This year's harvest of mandarins is expected to total some 60,000 tonnes, with farmers expecting to get a wholesale price of 3 kuna (€0.40) per kilogramme, association of mandarin farmers from the Neretva river valley in souther Croatia said on Friday.
Out of that total, about 15,000 tonnes will be sold in the domestic market, another 12,000 tonnes in other markets in the region, and another 27,000 tonnes in other markets in the EU, meaning that the market surplus will amount to about 6,000 tonnes.
Over the last few years Croatian mandarin farmers had received subsidies from the EU to pay for the surplus produce and offset the losses for mandarins which would normally have been sold in the Russian market before Russia had introduced sanctions on fruit imports from the EU.
Before the sanctions were imposed in 2014 in response to EU’s own sanctions against Russia over the annexation of Crimea, Neretva valley farmers used to export around 8,000 tonnes of mandarins to Russia every year.
But this year EU assistance will be gone, head of the Neretva valley fruit farmers’ association, Neven Mataga, told state news agency Hina, and farmers are hoping that the Croatian government could provide some funding for a alternative plans to buy surplus mandarins.
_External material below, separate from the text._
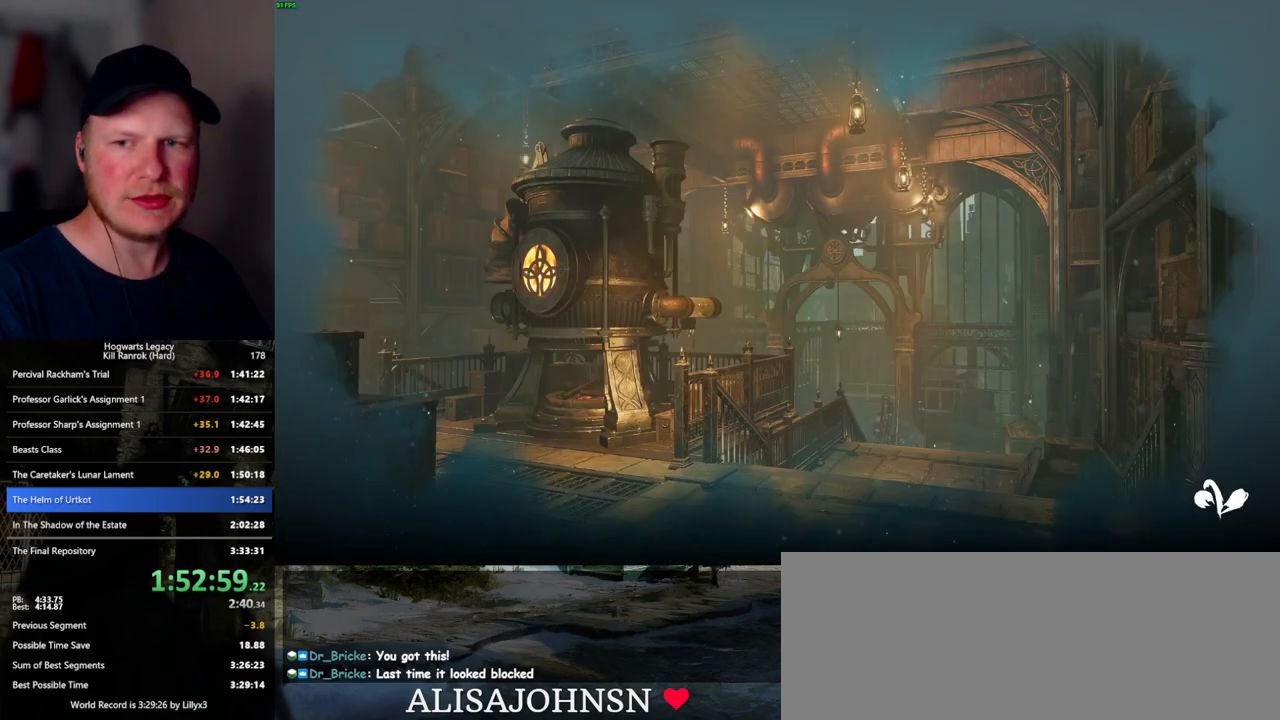
{"keys": [], "mouse": [], "events": []}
It is estimated that the government should secure about 12-15 million kuna (€1.6-2 million) to farmers to minimise the losses caused by Russian sanctions on farmers.
The harvesting of mandarins in the Neretva river valley in southern Croatia – an area famous for mandarins because of the excellent climate and soil conditions there – usually starts in mid-September, and last until October or November.